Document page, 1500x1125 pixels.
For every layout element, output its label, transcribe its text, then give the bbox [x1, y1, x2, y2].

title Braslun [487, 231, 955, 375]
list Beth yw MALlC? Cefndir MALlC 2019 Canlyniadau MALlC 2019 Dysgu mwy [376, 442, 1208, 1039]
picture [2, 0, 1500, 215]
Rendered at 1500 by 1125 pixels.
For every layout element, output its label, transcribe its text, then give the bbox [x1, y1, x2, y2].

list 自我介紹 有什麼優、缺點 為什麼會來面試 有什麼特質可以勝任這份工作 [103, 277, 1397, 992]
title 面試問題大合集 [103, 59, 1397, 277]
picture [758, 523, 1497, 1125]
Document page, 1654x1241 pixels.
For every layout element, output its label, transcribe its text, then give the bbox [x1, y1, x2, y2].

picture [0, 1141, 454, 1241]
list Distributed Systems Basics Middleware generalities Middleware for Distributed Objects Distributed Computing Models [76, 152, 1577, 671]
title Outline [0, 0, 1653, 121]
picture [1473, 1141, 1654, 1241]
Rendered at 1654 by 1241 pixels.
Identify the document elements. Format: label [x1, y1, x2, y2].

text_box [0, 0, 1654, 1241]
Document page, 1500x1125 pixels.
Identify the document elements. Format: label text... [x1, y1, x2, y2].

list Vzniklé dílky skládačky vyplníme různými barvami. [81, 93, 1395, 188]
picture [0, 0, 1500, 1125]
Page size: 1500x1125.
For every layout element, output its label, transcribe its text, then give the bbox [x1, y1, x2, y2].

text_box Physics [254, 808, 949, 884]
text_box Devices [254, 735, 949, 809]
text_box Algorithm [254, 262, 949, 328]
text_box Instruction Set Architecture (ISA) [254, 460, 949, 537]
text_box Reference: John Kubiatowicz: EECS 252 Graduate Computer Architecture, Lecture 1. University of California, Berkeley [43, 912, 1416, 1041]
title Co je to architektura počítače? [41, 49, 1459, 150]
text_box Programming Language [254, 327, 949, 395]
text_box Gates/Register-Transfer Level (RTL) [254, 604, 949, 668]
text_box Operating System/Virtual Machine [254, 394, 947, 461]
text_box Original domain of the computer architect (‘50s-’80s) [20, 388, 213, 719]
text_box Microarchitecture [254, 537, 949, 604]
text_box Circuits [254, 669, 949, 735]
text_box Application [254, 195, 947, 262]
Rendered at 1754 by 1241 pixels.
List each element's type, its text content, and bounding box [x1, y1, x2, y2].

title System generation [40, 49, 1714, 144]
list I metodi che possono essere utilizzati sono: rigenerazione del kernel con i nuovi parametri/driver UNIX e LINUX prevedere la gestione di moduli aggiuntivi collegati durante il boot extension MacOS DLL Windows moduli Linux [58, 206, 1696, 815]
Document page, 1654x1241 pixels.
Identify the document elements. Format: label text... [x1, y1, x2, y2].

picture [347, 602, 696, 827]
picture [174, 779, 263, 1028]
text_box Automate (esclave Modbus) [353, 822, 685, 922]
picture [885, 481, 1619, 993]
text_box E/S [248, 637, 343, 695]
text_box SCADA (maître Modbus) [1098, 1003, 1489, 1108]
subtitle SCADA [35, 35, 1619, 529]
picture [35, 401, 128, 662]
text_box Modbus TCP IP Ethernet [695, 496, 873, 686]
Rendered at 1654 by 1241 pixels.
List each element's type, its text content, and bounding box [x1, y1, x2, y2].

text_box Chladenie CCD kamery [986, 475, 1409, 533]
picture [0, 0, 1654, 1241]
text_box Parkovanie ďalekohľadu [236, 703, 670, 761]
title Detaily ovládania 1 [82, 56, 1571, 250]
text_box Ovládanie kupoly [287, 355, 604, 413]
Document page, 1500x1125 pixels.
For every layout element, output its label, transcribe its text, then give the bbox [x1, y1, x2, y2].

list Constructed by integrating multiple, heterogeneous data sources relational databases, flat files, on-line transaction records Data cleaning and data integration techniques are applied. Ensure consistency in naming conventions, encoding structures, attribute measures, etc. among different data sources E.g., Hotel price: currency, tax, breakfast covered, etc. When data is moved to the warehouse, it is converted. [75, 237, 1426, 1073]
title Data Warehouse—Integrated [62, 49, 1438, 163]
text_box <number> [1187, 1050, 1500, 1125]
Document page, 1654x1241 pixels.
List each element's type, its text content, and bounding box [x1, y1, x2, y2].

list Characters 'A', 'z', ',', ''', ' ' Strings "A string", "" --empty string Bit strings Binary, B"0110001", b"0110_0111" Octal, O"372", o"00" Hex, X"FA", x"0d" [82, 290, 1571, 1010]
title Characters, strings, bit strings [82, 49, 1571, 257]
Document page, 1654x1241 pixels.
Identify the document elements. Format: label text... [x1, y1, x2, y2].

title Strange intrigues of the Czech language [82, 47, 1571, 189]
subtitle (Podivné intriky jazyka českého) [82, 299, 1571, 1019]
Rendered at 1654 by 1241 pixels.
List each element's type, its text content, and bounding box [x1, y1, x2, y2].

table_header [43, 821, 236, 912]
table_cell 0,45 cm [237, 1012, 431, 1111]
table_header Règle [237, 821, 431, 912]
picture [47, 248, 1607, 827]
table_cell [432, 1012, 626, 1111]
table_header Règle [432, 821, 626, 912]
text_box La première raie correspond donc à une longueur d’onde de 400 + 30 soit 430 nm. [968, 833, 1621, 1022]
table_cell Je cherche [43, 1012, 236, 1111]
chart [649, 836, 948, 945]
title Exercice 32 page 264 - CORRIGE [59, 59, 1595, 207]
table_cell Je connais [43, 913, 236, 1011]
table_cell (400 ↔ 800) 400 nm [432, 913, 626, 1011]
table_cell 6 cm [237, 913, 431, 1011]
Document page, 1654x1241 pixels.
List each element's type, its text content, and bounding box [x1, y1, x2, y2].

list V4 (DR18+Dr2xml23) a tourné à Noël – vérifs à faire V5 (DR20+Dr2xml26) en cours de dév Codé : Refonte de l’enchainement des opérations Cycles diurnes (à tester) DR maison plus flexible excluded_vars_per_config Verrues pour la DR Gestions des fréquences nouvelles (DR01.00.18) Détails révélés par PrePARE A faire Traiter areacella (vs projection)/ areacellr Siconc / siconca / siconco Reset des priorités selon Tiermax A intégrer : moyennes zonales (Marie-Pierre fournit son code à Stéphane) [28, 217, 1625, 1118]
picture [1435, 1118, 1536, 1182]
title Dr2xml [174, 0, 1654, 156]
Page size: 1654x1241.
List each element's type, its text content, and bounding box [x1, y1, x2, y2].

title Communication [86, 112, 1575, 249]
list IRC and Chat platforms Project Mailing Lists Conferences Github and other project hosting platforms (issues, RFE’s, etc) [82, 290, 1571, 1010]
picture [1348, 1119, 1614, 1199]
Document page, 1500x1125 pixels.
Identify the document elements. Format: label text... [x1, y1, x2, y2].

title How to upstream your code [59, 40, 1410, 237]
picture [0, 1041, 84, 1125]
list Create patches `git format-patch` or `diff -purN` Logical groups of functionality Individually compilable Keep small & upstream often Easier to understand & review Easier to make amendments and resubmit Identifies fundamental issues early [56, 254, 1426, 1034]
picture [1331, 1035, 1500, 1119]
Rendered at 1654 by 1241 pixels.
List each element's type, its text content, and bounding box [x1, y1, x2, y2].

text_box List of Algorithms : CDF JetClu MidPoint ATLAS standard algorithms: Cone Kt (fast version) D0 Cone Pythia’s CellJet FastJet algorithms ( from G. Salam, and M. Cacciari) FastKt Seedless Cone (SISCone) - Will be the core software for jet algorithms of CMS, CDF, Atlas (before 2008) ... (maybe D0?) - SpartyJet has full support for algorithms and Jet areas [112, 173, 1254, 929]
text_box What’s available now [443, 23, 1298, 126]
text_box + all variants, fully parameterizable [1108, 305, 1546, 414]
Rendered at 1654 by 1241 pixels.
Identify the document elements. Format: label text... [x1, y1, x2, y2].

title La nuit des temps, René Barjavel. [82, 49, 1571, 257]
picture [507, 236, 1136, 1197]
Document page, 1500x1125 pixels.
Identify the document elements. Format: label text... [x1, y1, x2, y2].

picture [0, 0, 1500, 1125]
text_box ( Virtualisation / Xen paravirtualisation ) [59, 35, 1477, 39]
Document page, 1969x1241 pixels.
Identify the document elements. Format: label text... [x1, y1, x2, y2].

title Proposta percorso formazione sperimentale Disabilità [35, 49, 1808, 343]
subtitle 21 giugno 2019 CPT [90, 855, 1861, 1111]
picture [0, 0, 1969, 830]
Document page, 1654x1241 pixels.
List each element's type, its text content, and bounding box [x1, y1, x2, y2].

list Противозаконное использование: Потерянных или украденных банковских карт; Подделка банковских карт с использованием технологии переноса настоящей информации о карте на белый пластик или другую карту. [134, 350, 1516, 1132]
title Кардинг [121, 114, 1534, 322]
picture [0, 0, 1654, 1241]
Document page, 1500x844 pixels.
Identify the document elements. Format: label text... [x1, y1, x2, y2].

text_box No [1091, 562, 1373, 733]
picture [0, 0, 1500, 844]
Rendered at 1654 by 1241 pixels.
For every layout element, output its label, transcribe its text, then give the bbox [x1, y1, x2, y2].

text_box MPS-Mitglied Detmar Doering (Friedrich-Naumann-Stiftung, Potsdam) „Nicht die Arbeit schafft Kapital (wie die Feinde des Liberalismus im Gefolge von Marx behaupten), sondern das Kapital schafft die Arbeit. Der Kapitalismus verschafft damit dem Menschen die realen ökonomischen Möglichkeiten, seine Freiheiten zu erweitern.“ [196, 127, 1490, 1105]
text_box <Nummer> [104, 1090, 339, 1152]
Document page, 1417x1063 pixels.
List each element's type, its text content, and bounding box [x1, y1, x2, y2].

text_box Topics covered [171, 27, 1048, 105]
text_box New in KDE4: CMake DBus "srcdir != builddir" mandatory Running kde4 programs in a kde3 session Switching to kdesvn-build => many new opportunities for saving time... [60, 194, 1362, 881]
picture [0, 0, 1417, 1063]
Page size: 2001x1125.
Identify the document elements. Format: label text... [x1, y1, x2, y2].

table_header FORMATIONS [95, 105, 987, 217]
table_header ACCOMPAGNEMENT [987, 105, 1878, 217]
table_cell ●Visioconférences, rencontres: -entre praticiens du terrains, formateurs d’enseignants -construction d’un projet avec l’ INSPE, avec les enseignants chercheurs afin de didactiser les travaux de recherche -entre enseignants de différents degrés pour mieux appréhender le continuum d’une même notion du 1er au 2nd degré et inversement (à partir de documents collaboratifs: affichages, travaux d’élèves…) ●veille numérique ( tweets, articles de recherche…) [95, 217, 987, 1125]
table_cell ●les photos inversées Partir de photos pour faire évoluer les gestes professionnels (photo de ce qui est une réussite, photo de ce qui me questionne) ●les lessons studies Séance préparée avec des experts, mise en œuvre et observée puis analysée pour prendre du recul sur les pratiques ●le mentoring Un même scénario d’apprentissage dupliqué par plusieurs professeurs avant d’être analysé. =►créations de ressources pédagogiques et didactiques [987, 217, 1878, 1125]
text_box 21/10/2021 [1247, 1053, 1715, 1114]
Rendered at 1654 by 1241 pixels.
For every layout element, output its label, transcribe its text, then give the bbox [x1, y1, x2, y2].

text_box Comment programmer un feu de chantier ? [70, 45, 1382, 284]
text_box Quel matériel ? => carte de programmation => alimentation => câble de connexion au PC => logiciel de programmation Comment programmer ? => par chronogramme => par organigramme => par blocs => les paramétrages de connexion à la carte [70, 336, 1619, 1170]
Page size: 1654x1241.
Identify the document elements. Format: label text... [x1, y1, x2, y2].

====================

▶ [TASK REQUIREMENTS]: Output the part of the listing that opens with the line containing "Rendered at 1500 by 1125 pixels." and closes with the line containing "text_box [0, 0, 1654, 1241]", including both, as a Markdown table with the columns Row and Line. Give each non-blank line its own numbered row and leave out the blank lines.

▶ [EXERCISE ANSWER]:
| Row | Line |
|---|---|
| 1 | Rendered at 1500 by 1125 pixels. |
| 2 | For every layout element, output its label, transcribe its text, then give the bbox [x1, y1, x2, y2]. |
| 3 | list 自我介紹 有什麼優、缺點 為什麼會來面試 有什麼特質可以勝任這份工作 [103, 277, 1397, 992] |
| 4 | title 面試問題大合集 [103, 59, 1397, 277] |
| 5 | picture [758, 523, 1497, 1125] |
| 6 | Document page, 1654x1241 pixels. |
| 7 | For every layout element, output its label, transcribe its text, then give the bbox [x1, y1, x2, y2]. |
| 8 | picture [0, 1141, 454, 1241] |
| 9 | list Distributed Systems Basics Middleware generalities Middleware for Distributed Objects Distributed Computing Models [76, 152, 1577, 671] |
| 10 | title Outline [0, 0, 1653, 121] |
| 11 | picture [1473, 1141, 1654, 1241] |
| 12 | Rendered at 1654 by 1241 pixels. |
| 13 | Identify the document elements. Format: label [x1, y1, x2, y2]. |
| 14 | text_box [0, 0, 1654, 1241] |